(Stored data)
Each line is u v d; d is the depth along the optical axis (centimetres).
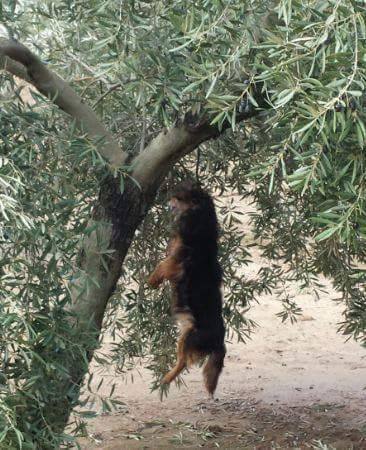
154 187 852
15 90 721
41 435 686
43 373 673
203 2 649
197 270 872
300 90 551
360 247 943
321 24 545
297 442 1141
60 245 678
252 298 1115
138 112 894
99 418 1231
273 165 602
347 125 545
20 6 844
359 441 1144
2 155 635
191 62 644
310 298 2095
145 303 1061
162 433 1175
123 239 845
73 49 867
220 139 981
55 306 674
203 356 876
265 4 657
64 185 695
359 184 585
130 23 688
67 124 836
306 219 989
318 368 1585
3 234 620
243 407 1319
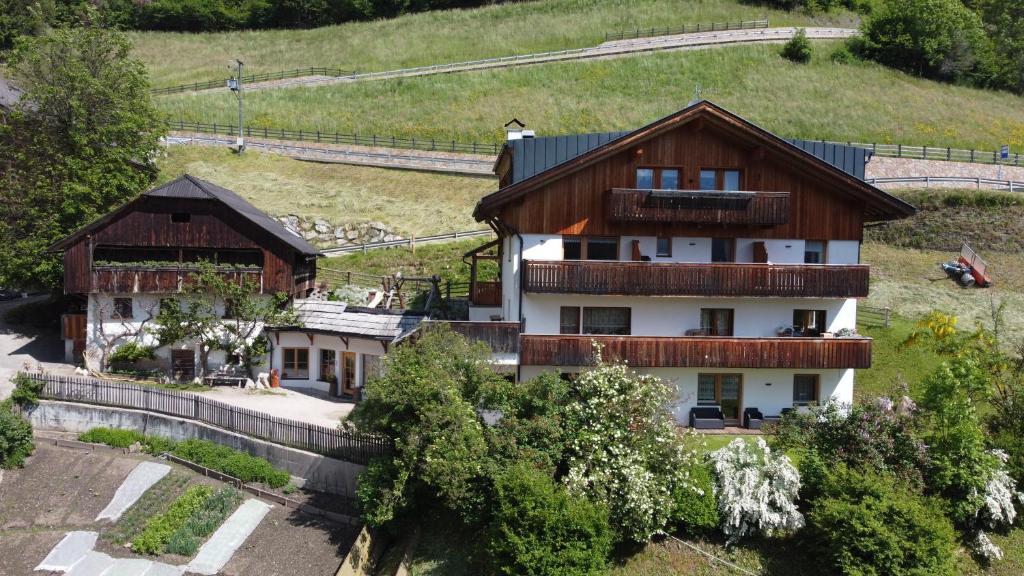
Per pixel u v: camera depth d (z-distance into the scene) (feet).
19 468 82.79
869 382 92.48
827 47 264.11
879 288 116.67
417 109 229.45
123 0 366.84
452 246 142.72
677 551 61.62
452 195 169.48
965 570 61.26
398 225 155.63
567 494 58.49
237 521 71.82
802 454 66.03
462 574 59.77
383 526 65.87
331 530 69.97
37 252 110.83
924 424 68.13
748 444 66.08
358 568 61.05
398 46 312.50
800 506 64.39
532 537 55.31
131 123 124.16
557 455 63.82
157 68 307.78
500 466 61.98
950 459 64.69
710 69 247.70
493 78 252.42
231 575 65.00
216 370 104.58
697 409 83.15
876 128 200.75
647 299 83.97
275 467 79.56
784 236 84.43
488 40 306.96
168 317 100.12
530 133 92.07
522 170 85.81
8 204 115.85
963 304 110.32
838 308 85.56
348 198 168.35
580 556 54.85
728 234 84.07
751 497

**TASK TO COMPLETE:** Repeat every line of the data exactly, but do not include pictures.

**SOLVED PROBLEM:**
Each line is u v d; d is the depth along the optical axis (centimetres).
154 187 852
15 90 721
41 435 686
43 373 673
203 2 649
197 270 872
300 90 551
360 247 943
321 24 545
297 442 1141
60 245 678
252 298 1115
138 112 894
99 418 1231
273 165 602
347 125 545
20 6 844
359 441 1144
2 155 635
191 62 644
310 298 2095
145 303 1061
162 433 1175
123 239 845
73 49 867
220 139 981
55 306 674
203 356 876
265 4 657
64 185 695
359 184 585
130 23 688
67 124 836
306 219 989
318 368 1585
3 234 620
243 407 1319
Per pixel u v: camera depth d (z-distance into the scene) (feet).
19 468 82.79
869 382 92.48
827 47 264.11
879 288 116.67
417 109 229.45
123 0 366.84
452 246 142.72
677 551 61.62
452 195 169.48
965 570 61.26
398 225 155.63
567 494 58.49
237 521 71.82
802 454 66.03
462 574 59.77
383 526 65.87
331 530 69.97
37 252 110.83
924 424 68.13
748 444 66.08
358 568 61.05
398 46 312.50
800 506 64.39
532 537 55.31
131 123 124.16
557 455 63.82
157 68 307.78
500 466 61.98
950 459 64.69
710 69 247.70
493 78 252.42
231 575 65.00
216 370 104.58
697 409 83.15
876 128 200.75
647 299 83.97
275 467 79.56
784 236 84.43
488 40 306.96
168 317 100.12
530 133 92.07
522 170 85.81
8 204 115.85
963 304 110.32
838 308 85.56
348 198 168.35
580 556 54.85
728 234 84.07
751 497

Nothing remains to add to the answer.